I don’t spend a lot of time bemoaning the state of the world. As overwhelming as the news can be, I believe that the world is a good place worth bringing children into.
That is not to say I am immune to fear.
I worry about climate change and the growing power of ISIS. Like the rest of the world, I saw those babies’ lifeless bodies on the shores of Turkey and thought, “How could things have gotten this bad? What kind of world are we leaving to our children?”
Yet, there is an undercurrent of fear I’ve noticed when people discuss the problems plaguing our planet and its people. I’ve noticed it when people talk about the refugee crisis in Europe. I’ve noticed it when people talk about Kim Davis. I’ve noticed it when people talk about the Black Lives Matter movement.
Then, as I listened to an episode of This American Life, it hit home.

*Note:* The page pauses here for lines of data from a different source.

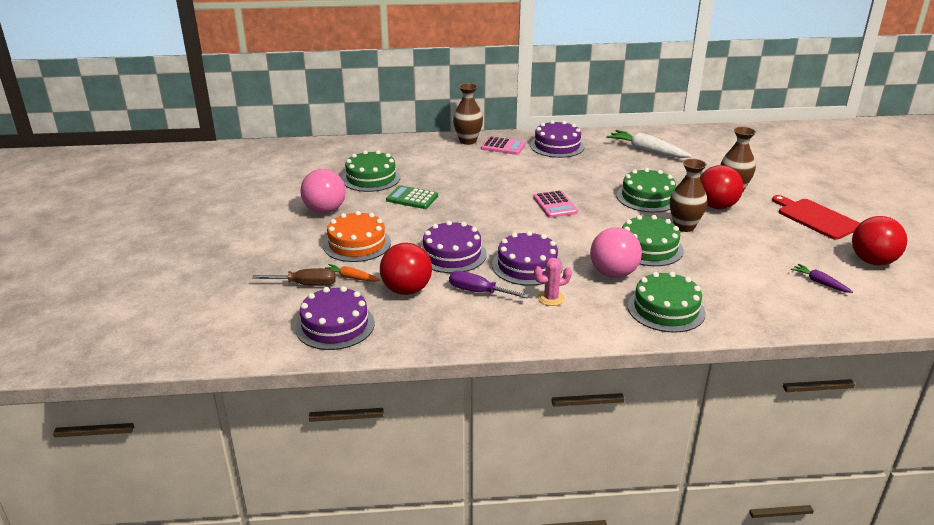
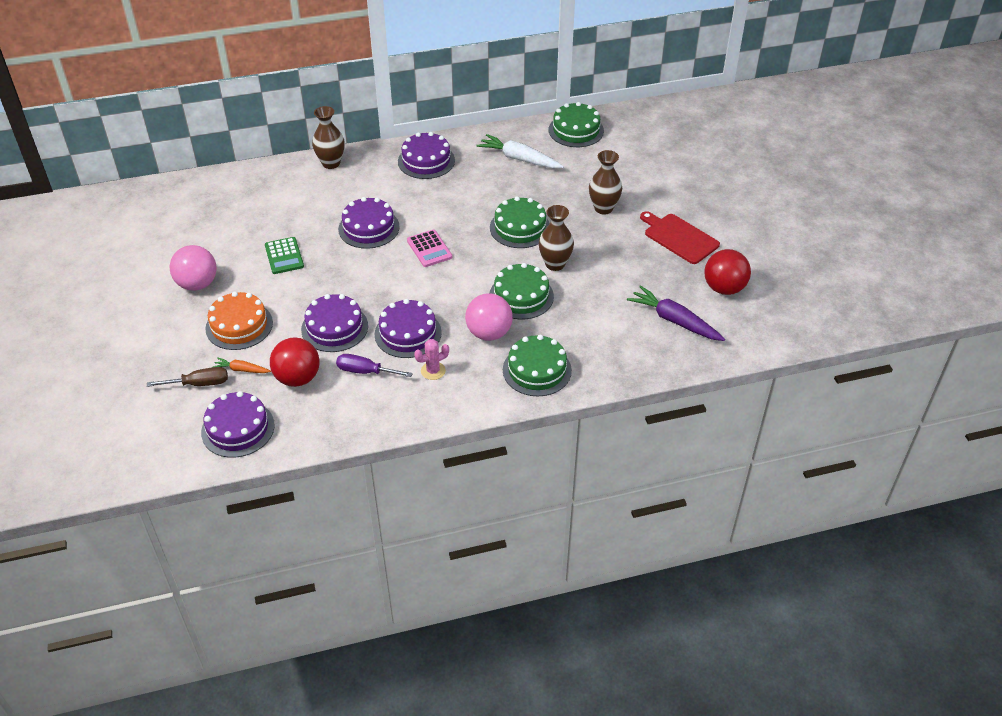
camera: 10 degrees left, 15 degrees up
(371, 178) = (236, 231): green cake -> green cake (576, 130)
(412, 198) = (284, 256): green calculator -> green calculator turned 120 degrees counterclockwise
(497, 185) = (369, 228): none -> purple cake
(503, 146) = (369, 168): pink calculator -> none
(716, 206) = (586, 232): red ball -> none
(820, 283) = (674, 321): purple carrot -> purple carrot, size x1.89

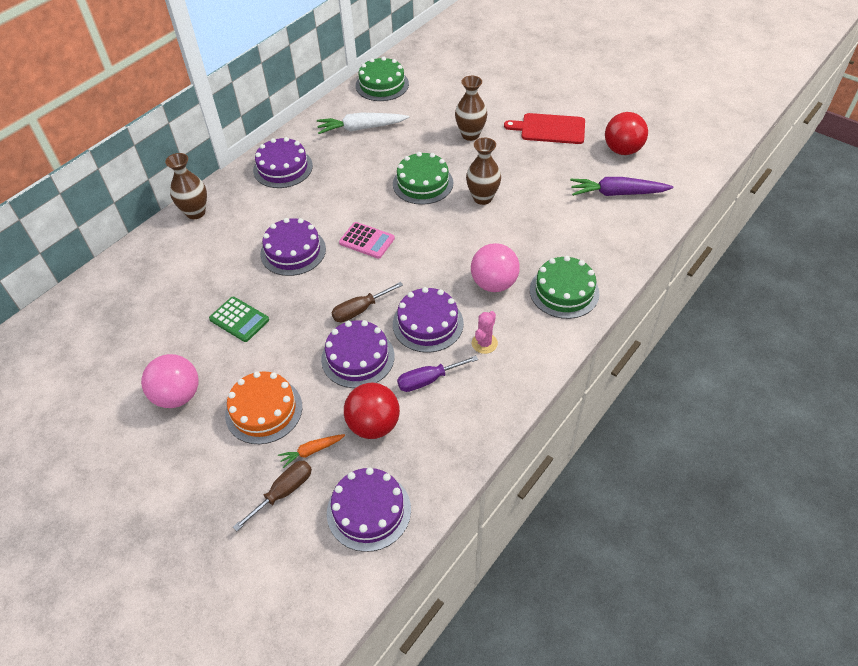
camera: 35 degrees left, 5 degrees up
(370, 296) = (360, 310): none -> brown screwdriver
(521, 296) = (485, 238): green cake -> none

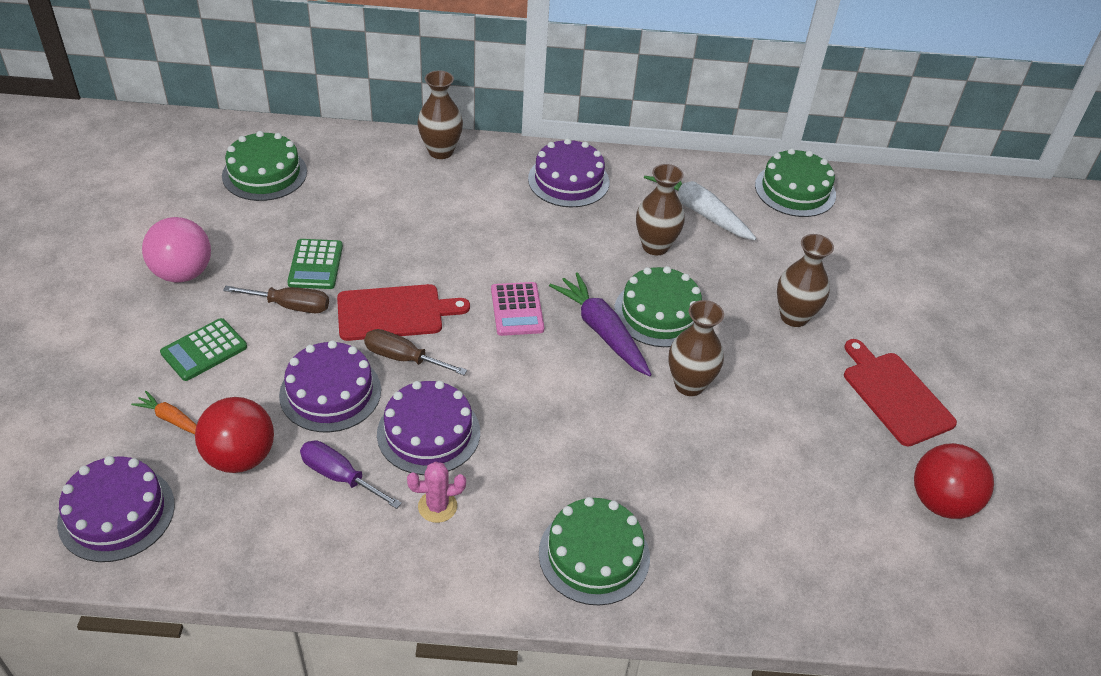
camera: 50 degrees right, 5 degrees down
(121, 311) = (264, 173): none -> green cake
(264, 410) = (204, 350): orange cake -> green calculator
(283, 492) = (104, 424): brown screwdriver -> brown screwdriver (291, 306)
(293, 251) = (448, 255): purple cake -> none
(318, 298) = (394, 312): none -> red cutting board
(371, 159) = (655, 246): none -> brown vase
(494, 283) = (546, 469): pink ball -> none
(617, 193) = (843, 535): purple carrot -> purple carrot (602, 331)

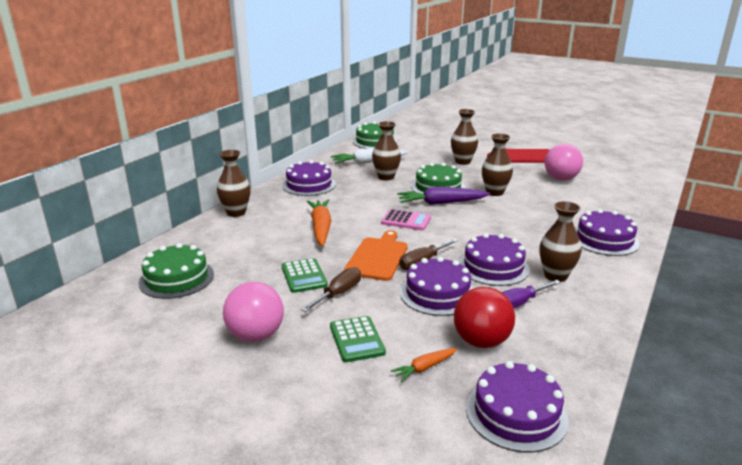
camera: 60 degrees left, 20 degrees down
(315, 265) = (304, 276): green calculator -> green calculator turned 45 degrees clockwise
(394, 312) = (378, 257): red cutting board -> orange cutting board
(437, 506) = (555, 276): pink cactus -> brown vase
(444, 237) = (321, 228): none -> orange carrot
(594, 555) = (604, 240): green cake -> purple cake
(820, 464) = (561, 179): none -> pink ball
(941, 502) = (591, 164): red ball -> none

Entitled “The Problem We All Live With”, the episode examines failing inner city schools and the one solution that has worked.
Integration.
Nikole Hannah-Jones, an investigative reporter The New York Times, has spent her career reporting on failing schools and has seen integrating schools work. She shared the story of the Normandy school district outside St. Louis, MO. The school district Michael Brown graduated from before he was killed in Ferguson.
That same year the district lost its accreditation. Students could chose to travel 30 miles to the predominantly white middles class school district of Francis Howell. This American Life shared the audio recordings of the Francis Howell school board meeting, where parents shared their “concerns” over the integration. It made me sick to my stomach.
Here’s the transcript:
It’s there. It’s in every statement.
Us v. Them. The poor kids. The black kids. The immigrant kids. The refugee kids. The kids of gay parents or gay kids themselves.
THEY ARE NOT MY PROBLEM. All that matters is that my child has the best. All that matters is that my kid’s life is safe and clean and perfect.
We all want what is best for our children BUT…
I don’t want my children to just have a better life. I want my children to live in a better WORLD.
Because my children - your children - live in the WORLD. No man is an island, even if that man is a little man with a very, very protective mom with plenty of resources.
If the neighborhood across town is filled with black and brown children suffering under the burden of poverty and racism, that matters to your kids. If families thousands of miles away are risking everything to escape civil war, that matters to your kids. If the children of gay parents see their family derided and condemned, that matters to your kids.
The first thing to remember is it’s not you NOW.
As Glennon of Momastery masterfully put it, "Let us all quit acting like we have anything to do with the fact that we were lucky enough to have been born on third base, while millions are starving outside the stadium."
You’re safe in the stadium NOW, but that might not always be the case. Most of us live within a small margin of error. An illness or job loss or natural disaster could change everything we know to be true very, very quickly and then it will matter how others respond to your suffering.
Suffering is not a character flaw. I understand that it makes all of us deeply uncomfortable. To see other’s suffering is to tap a deep vein of vulnerability. We don’t really want to wonder “What if that was us?”
However, it could be us and - even if it NEVER is - it still matters.
Because the problems of poverty and racism and war will affect our children one way or another because they affect EVERYTHING. They affect the economy and the crime rate and our education system and they will touch in small ways and large every aspect of our children's existence.
Also, I have faith in our children. I have faith that these little people we are raising are up to the challenge. That - if we let them - they can learn how to deal with difference and change and even suffering.
That, by exposing them to the real problems facing all of us, they might even be the solutions.
But, we have to teach them there is no us... no them... only WE.